##### Records

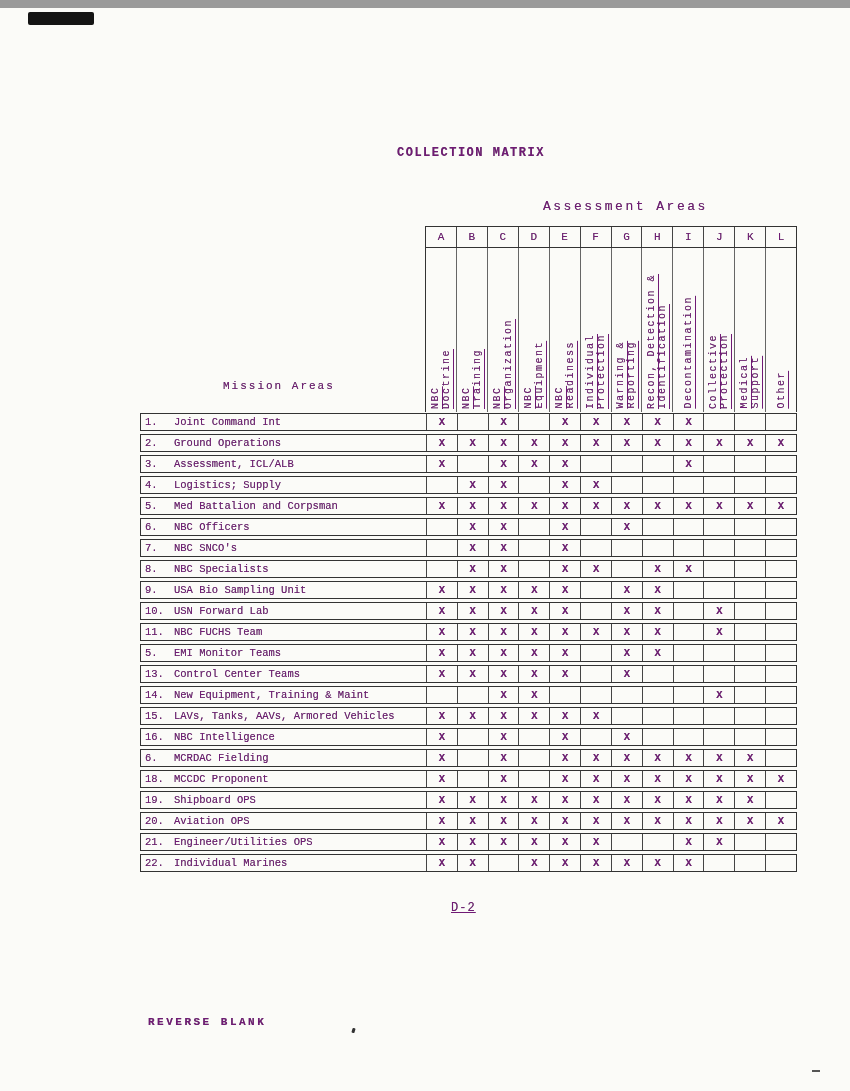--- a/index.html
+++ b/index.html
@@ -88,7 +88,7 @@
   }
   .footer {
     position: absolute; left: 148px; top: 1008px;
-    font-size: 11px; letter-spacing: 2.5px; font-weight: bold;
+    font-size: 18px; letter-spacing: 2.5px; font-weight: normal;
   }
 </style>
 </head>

##########

Could you transcribe every entry exactly, leaving out the pictures?

--- a/index.html
+++ b/index.html
@@ -88,7 +88,7 @@
   }
   .footer {
     position: absolute; left: 148px; top: 1008px;
-    font-size: 11px; letter-spacing: 2.5px; font-weight: bold;
+    font-size: 18px; letter-spacing: 2.5px; font-weight: normal;
   }
 </style>
 </head>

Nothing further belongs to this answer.